В тени низкого дома их встретила женщина в чёрном платке, кожа — янтарная, глаза — густые. Она не спрашивала, кто они, — только поставила на стол кувшин с водой, тарелку с хлебом и солью.
— Шукран, — сказал Артём, и женщина кивнула, заметив акцент.
Элла сидела, не расслабляясь, облокотившись на стену, глядя на проём двери. Пальцы легко массировали запястье — привычка держать ритм дыхания ровным. Рядом лежал тубус, завернутый в полотнище и примотанный шнуром — как обыкновенный свёрток.
— Знаешь, — сказал он вдруг, глядя в окно, где ветер поднимал песок над плоской крышей напротив, — я думал, что когда попадёшь в «свой» век, исчезает страх. Но его больше.
— Потому что есть, что терять, — она посмотрела на него. — До того, как мы вошли в Библиотеку, терять было только время. Теперь — друг друга.
Он не успел ответить — на пороге появился мальчишка лет десяти с бритым затылком и огромными глазами. Он показал острыми пальцами в сторону гребня: наверху, на кромке, мелькали три силуэта.
— Юсуф, — тихо сказала Элла. — Нашёл нас быстро.
— Потому что мы оставили следы, — без злости заметил Артём. — В песке всегда остаётся грамматика движения.

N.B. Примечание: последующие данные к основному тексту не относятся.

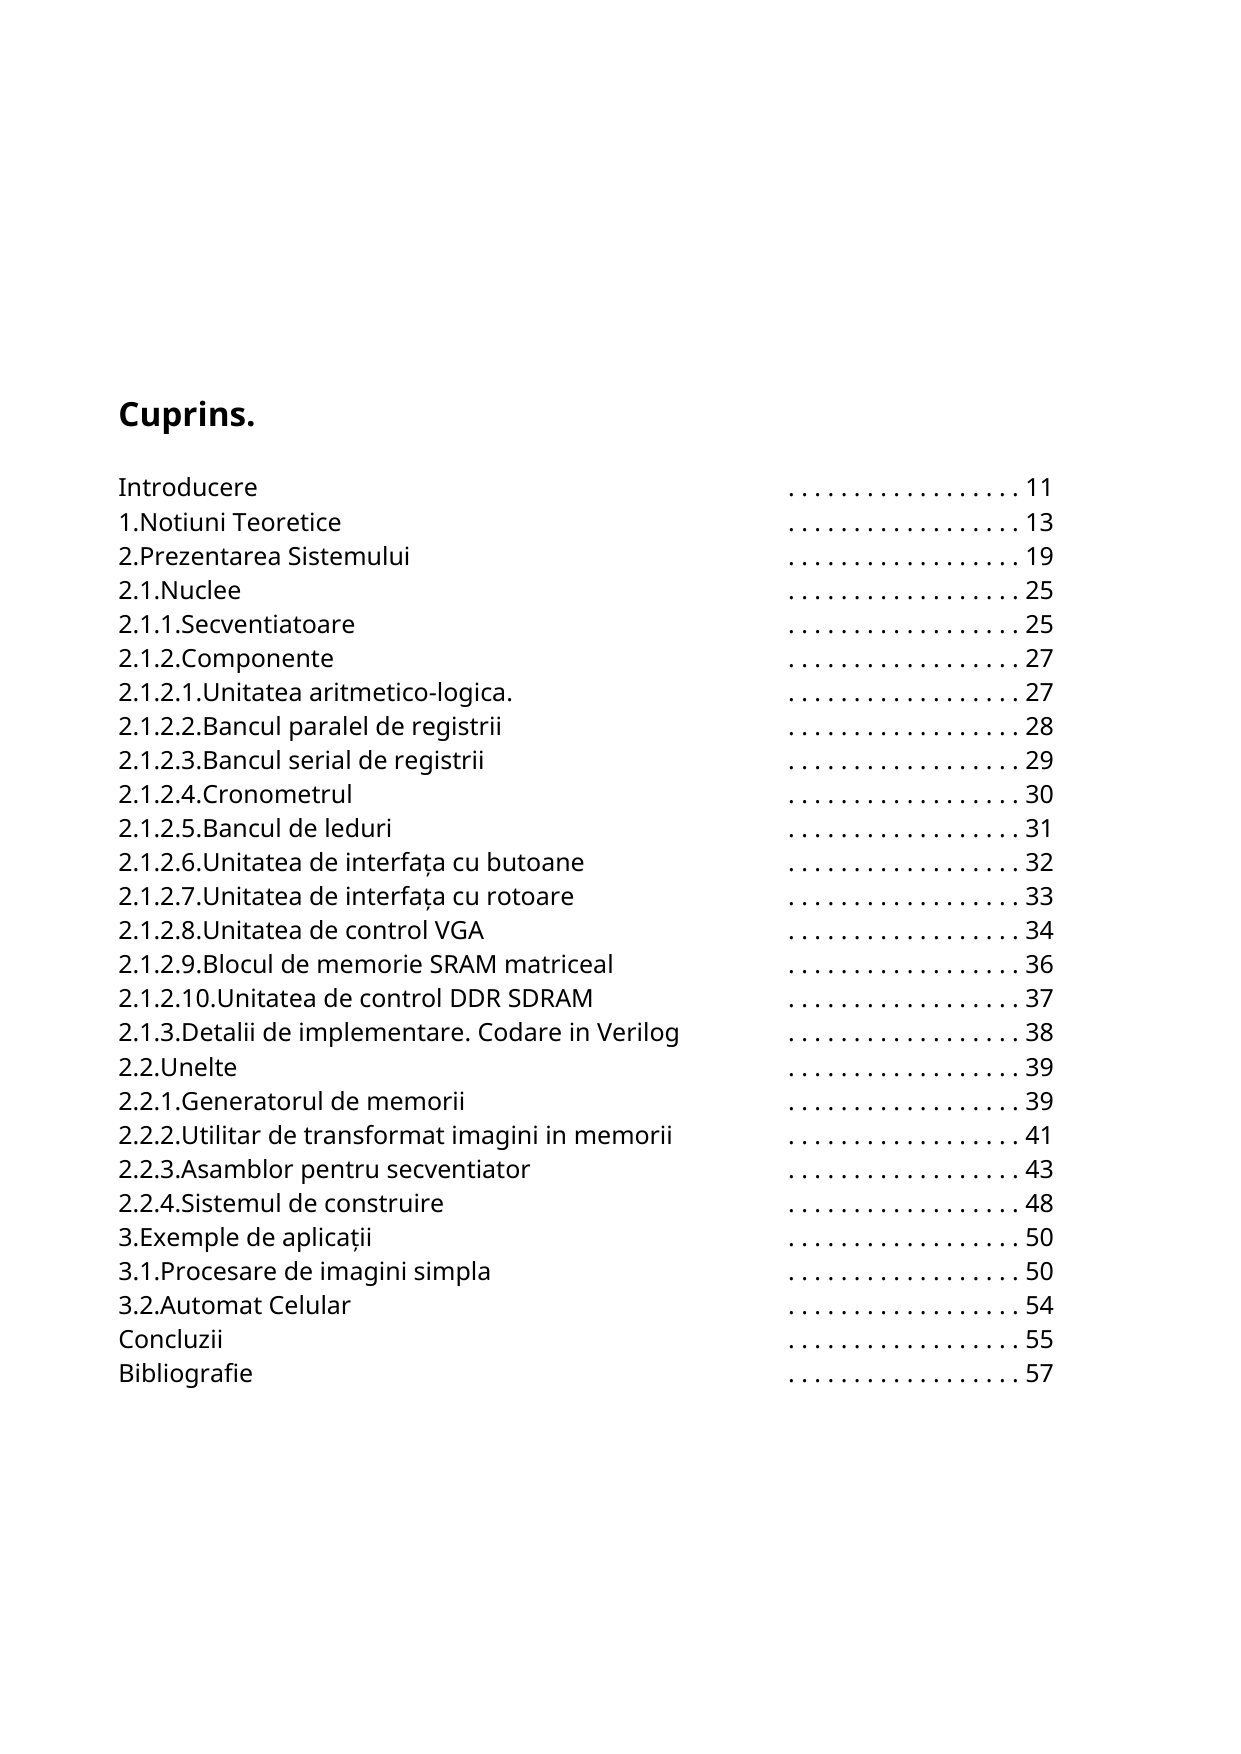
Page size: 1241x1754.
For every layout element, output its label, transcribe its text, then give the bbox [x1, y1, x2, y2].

text . . . . . . . . . . . . . . . . . . 25 [788, 572, 1122, 606]
text 2.1.2.10.Unitatea de control DDR SDRAM [118, 981, 788, 1015]
text . . . . . . . . . . . . . . . . . . 28 [788, 708, 1122, 743]
text . . . . . . . . . . . . . . . . . . 54 [788, 1288, 1122, 1322]
text . . . . . . . . . . . . . . . . . . 29 [788, 743, 1122, 777]
text 2.1.2.5.Bancul de leduri [118, 811, 788, 845]
text 2.1.1.Secventiatoare [118, 606, 788, 640]
text . . . . . . . . . . . . . . . . . . 39 [788, 1083, 1122, 1117]
text . . . . . . . . . . . . . . . . . . 33 [788, 879, 1122, 913]
text 3.1.Procesare de imagini simpla [118, 1253, 788, 1288]
text . . . . . . . . . . . . . . . . . . 37 [788, 981, 1122, 1015]
text . . . . . . . . . . . . . . . . . . 31 [788, 811, 1122, 845]
text 2.2.Unelte [118, 1049, 788, 1083]
text 2.Prezentarea Sistemului [118, 538, 788, 572]
text 2.1.2.3.Bancul serial de registrii [118, 743, 788, 777]
text Bibliografie [118, 1356, 788, 1390]
text 3.2.Automat Celular [118, 1288, 788, 1322]
text 2.1.2.9.Blocul de memorie SRAM matriceal [118, 947, 788, 981]
text Introducere [118, 470, 788, 504]
text . . . . . . . . . . . . . . . . . . 55 [788, 1322, 1122, 1356]
text 2.1.2.4.Cronometrul [118, 777, 788, 811]
text . . . . . . . . . . . . . . . . . . 50 [788, 1253, 1122, 1288]
text . . . . . . . . . . . . . . . . . . 50 [788, 1219, 1122, 1253]
text . . . . . . . . . . . . . . . . . . 13 [788, 504, 1122, 538]
text . . . . . . . . . . . . . . . . . . 38 [788, 1015, 1122, 1049]
text 2.1.3.Detalii de implementare. Codare in Verilog [118, 1015, 788, 1049]
text . . . . . . . . . . . . . . . . . . 39 [788, 1049, 1122, 1083]
text 2.2.3.Asamblor pentru secventiator [118, 1151, 788, 1185]
text . . . . . . . . . . . . . . . . . . 43 [788, 1151, 1122, 1185]
text 2.2.4.Sistemul de construire [118, 1185, 788, 1219]
text 2.1.2.6.Unitatea de interfața cu butoane [118, 845, 788, 879]
text . . . . . . . . . . . . . . . . . . 27 [788, 640, 1122, 674]
text 2.1.2.1.Unitatea aritmetico-logica. [118, 674, 788, 708]
text 2.2.1.Generatorul de memorii [118, 1083, 788, 1117]
text . . . . . . . . . . . . . . . . . . 57 [788, 1356, 1122, 1390]
text . . . . . . . . . . . . . . . . . . 19 [788, 538, 1122, 572]
text . . . . . . . . . . . . . . . . . . 32 [788, 845, 1122, 879]
text 1.Notiuni Teoretice [118, 504, 788, 538]
text Cuprins. [118, 391, 1122, 436]
text . . . . . . . . . . . . . . . . . . 34 [788, 913, 1122, 947]
text 3.Exemple de aplicații [118, 1219, 788, 1253]
text 2.1.Nuclee [118, 572, 788, 606]
text Concluzii [118, 1322, 788, 1356]
text 2.1.2.2.Bancul paralel de registrii [118, 708, 788, 743]
text 2.2.2.Utilitar de transformat imagini in memorii [118, 1117, 788, 1151]
text . . . . . . . . . . . . . . . . . . 25 [788, 606, 1122, 640]
text 2.1.2.8.Unitatea de control VGA [118, 913, 788, 947]
text . . . . . . . . . . . . . . . . . . 41 [788, 1117, 1122, 1151]
text . . . . . . . . . . . . . . . . . . 48 [788, 1185, 1122, 1219]
text . . . . . . . . . . . . . . . . . . 30 [788, 777, 1122, 811]
text . . . . . . . . . . . . . . . . . . 36 [788, 947, 1122, 981]
text 2.1.2.Componente [118, 640, 788, 674]
text . . . . . . . . . . . . . . . . . . 11 [788, 470, 1122, 504]
text . . . . . . . . . . . . . . . . . . 27 [788, 674, 1122, 708]
text 2.1.2.7.Unitatea de interfața cu rotoare [118, 879, 788, 913]
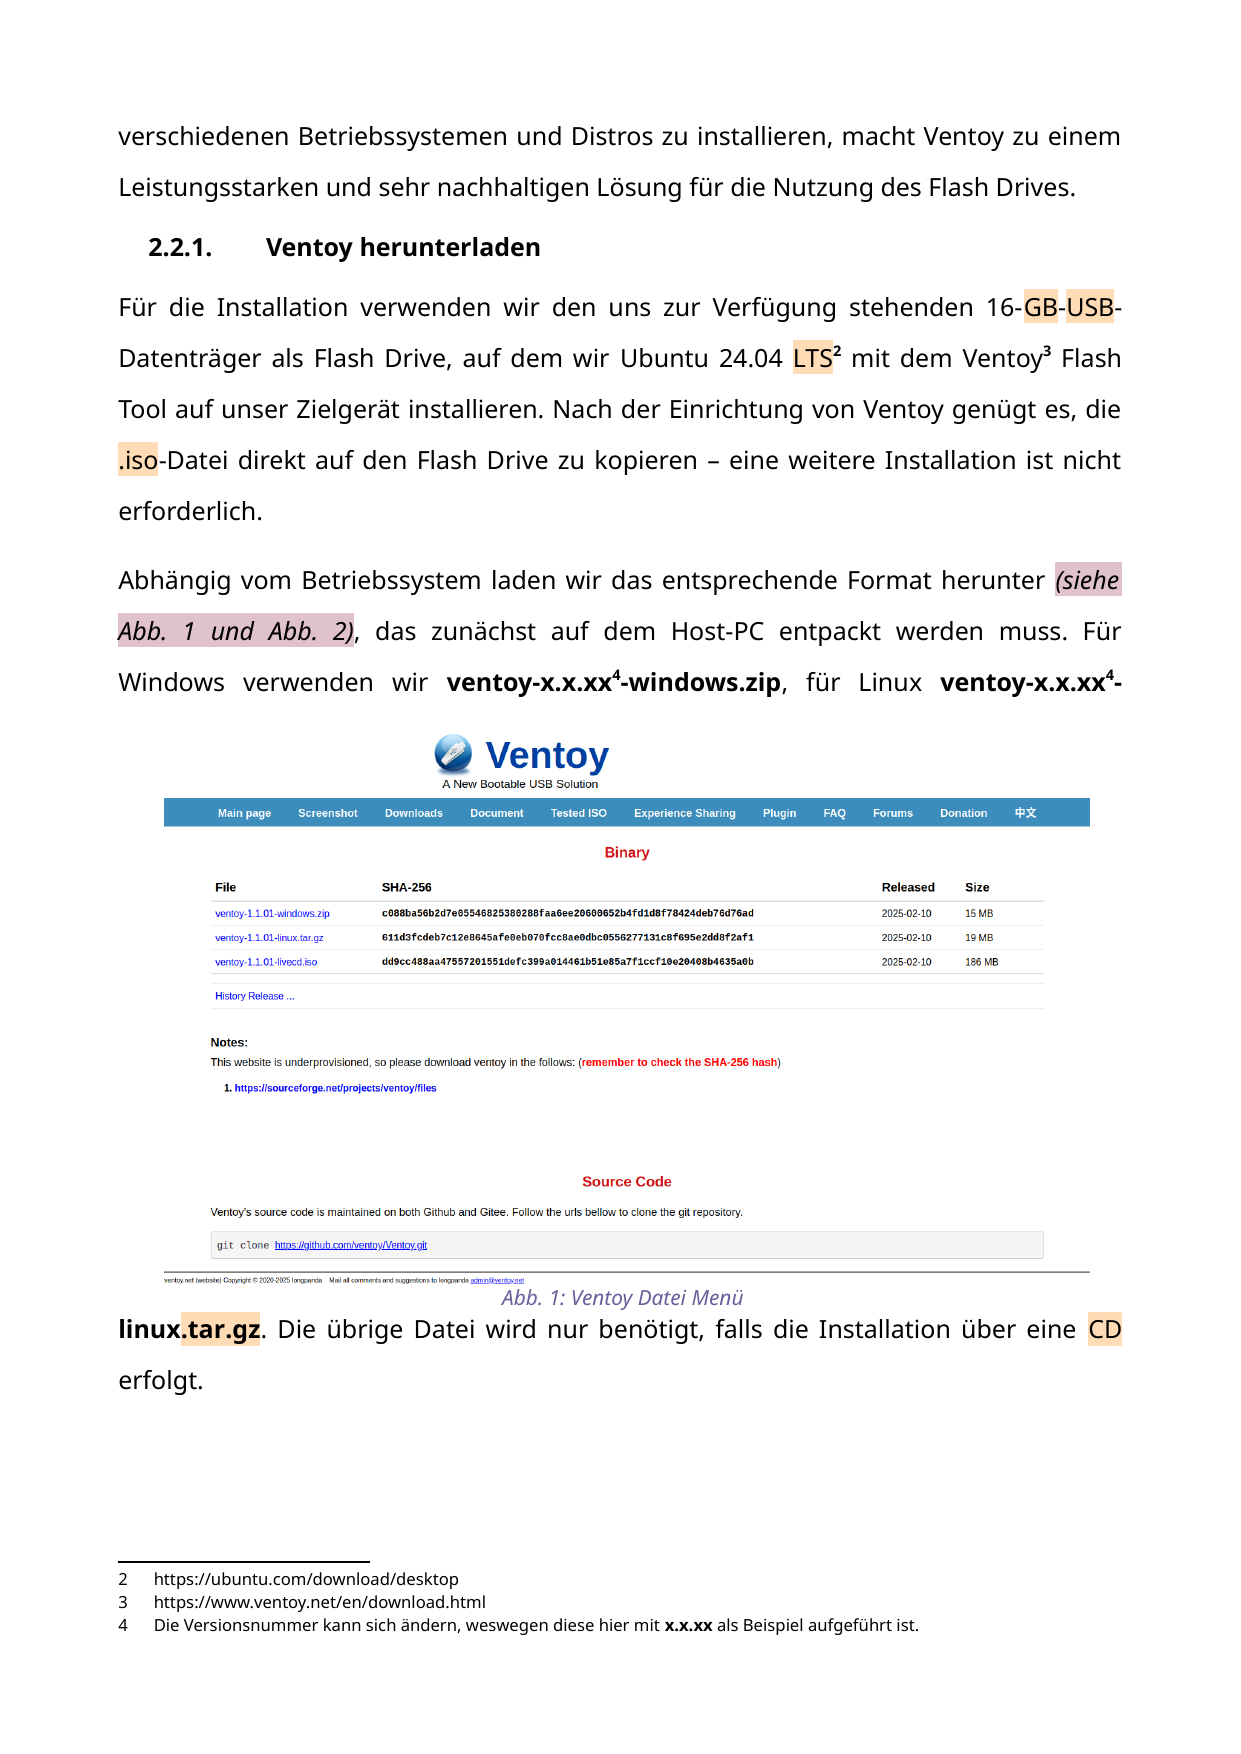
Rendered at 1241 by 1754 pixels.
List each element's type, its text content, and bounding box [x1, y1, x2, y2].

text Für die Installation verwenden wir den uns zur Verfügung stehenden 16-GB-USB-Datenträger als Flash Drive, auf dem wir Ubuntu 24.04 LTS mit dem Ventoy Flash Tool auf unser Zielgerät installieren. Nach der Einrichtung von Ventoy genügt es, die .iso-Datei direkt auf den Flash Drive zu kopieren – eine weitere Installation ist nicht erforderlich. [118, 289, 1122, 527]
picture [121, 722, 1126, 1284]
text Abhängig vom Betriebssystem laden wir das entsprechende Format herunter (siehe Abb. 1 und Abb. 2), das zunächst auf dem Host-PC entpackt werden muss. Für Windows verwenden wir ventoy-x.x.xx-windows.zip, für Linux ventoy-x.x.xx4-linux.tar.gz. Die übrige Datei wird nur benötigt, falls die Installation über eine CD erfolgt. [118, 562, 1122, 1397]
text https://ubuntu.com/download/desktop [118, 1568, 1122, 1590]
text https://www.ventoy.net/en/download.html [118, 1590, 1122, 1613]
text Die Versionsnummer kann sich ändern, weswegen diese hier mit x.x.xx als Beispiel aufgeführt ist. [118, 1613, 1122, 1636]
subtitle Ventoy herunterladen [118, 229, 1122, 263]
text Abb. 1: Ventoy Datei Menü [122, 1284, 1126, 1312]
text verschiedenen Betriebssystemen und Distros zu installieren, macht Ventoy zu einem Leistungsstarken und sehr nachhaltigen Lösung für die Nutzung des Flash Drives. [118, 118, 1122, 203]
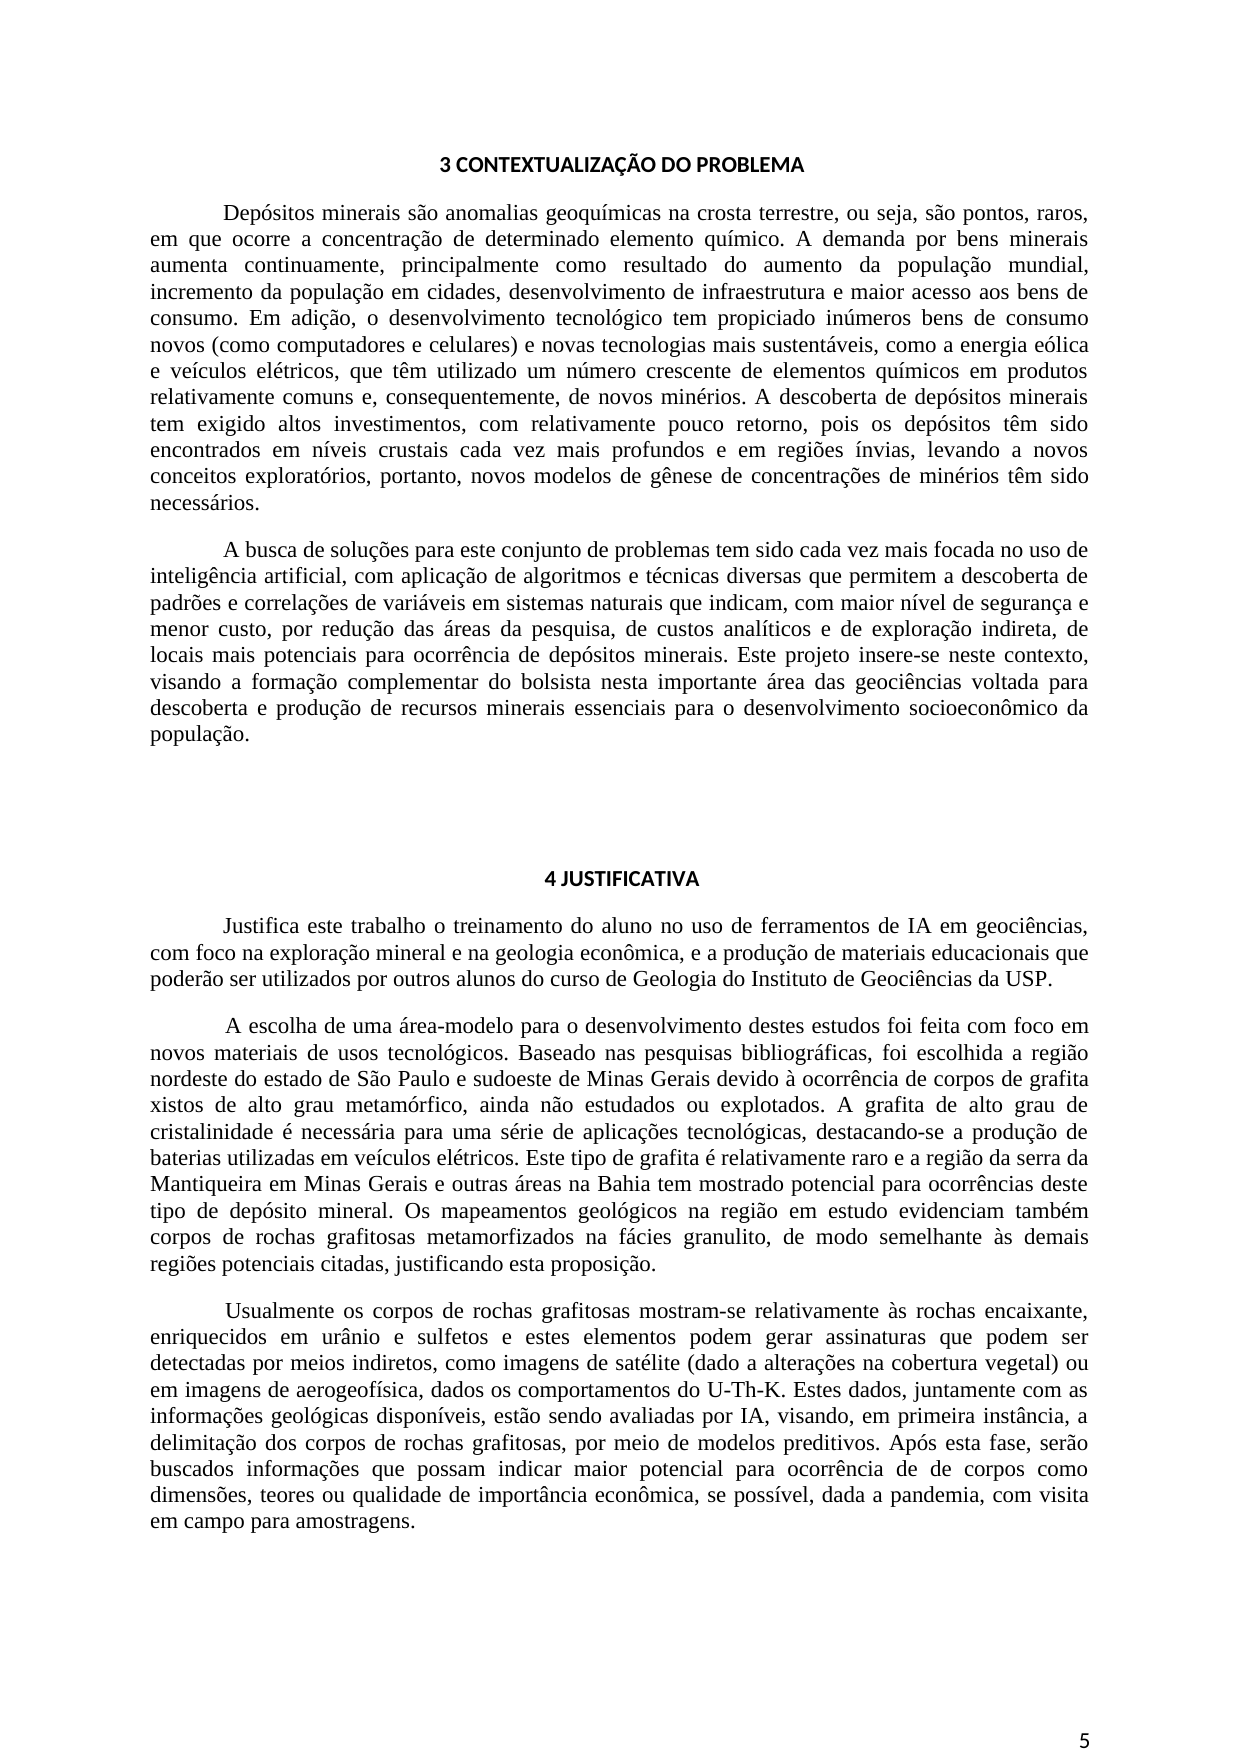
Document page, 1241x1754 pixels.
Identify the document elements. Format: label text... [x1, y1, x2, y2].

text A escolha de uma área-modelo para o desenvolvimento destes estudos foi feita com foco em novos materiais de usos tecnológicos. Baseado nas pesquisas bibliográficas, foi escolhida a região nordeste do estado de São Paulo e sudoeste de Minas Gerais devido à ocorrência de corpos de grafita xistos de alto grau metamórfico, ainda não estudados ou explotados. A grafita de alto grau de cristalinidade é necessária para uma série de aplicações tecnológicas, destacando-se a produção de baterias utilizadas em veículos elétricos. Este tipo de grafita é relativamente raro e a região da serra da Mantiqueira em Minas Gerais e outras áreas na Bahia tem mostrado potencial para ocorrências deste tipo de depósito mineral. Os mapeamentos geológicos na região em estudo evidenciam também corpos de rochas grafitosas metamorfizados na fácies granulito, de modo semelhante às demais regiões potenciais citadas, justificando esta proposição. [150, 1012, 1090, 1276]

Она уже поднималась. Рука описала короткую дугу — он понял, что делать. Свёрток ушёл в нишу под глиняной лавкой; женщина в чёрном платке молча придвинула корзину с бельём, прикрыв.
— Если что, — Элла наклонилась к нему, — это не побег. Это перестановка фигур. Библиотекари любят шахматы, верно?
— Я люблю тебя, — сорвалось с языка, и он сам удивился, как просто это прозвучало, будто давно лежало готовым.
Элла задержала взгляд на миг дольше, чем следует, и уголок её губ дрогнул.
— Докажи. Выживи. А потом скажи это ещё раз — не в пустыне.
Она вышла на солнце — и мир сдвинулся, словно чей-то невидимый палец пролистнул страницу. Мужчина на гребне поднял руку, махнул; за его спиной качнулся блеск — бинокль или ствол. Элла скользнула в тень стены, камень охнул под пяткой. Артём отступил в глубину комнаты, прислушиваясь к гулу крови в ушах и к далёкому шороху древней бумаги, что лежала рядом — как обещание.
Папирус, названный жрицами регистром принесённых, тихо дышал в своём полотнищe. На полях у одной из строк тянулась крохотная метка — две пересечённые линии в форме буквы «Э». Он заметил её, когда сворачивал. Метка стояла рядом с записью, где говорилось о «стражнице, утащенной у моря, у которой сердце — как пламя, а рука — как меч».
Он не успел понять, почему у него мурашки прошли по шее: у двери уже шуршали шаги.
— Готов? — Элла заглянула внутрь, и в её голосе было всё — и азарт, и нежность, и сталь. — Пора снова «ничего не красть» у инспектора.
Артём поднял рюкзак, поправил ремень, сжал плечо Эллы — коротко, благодарно. И пошёл следом, понимая, что пустыня с её прямым солнцем и прямыми тенью — лучший театр для людей, у которых наконец-то появилась своя история.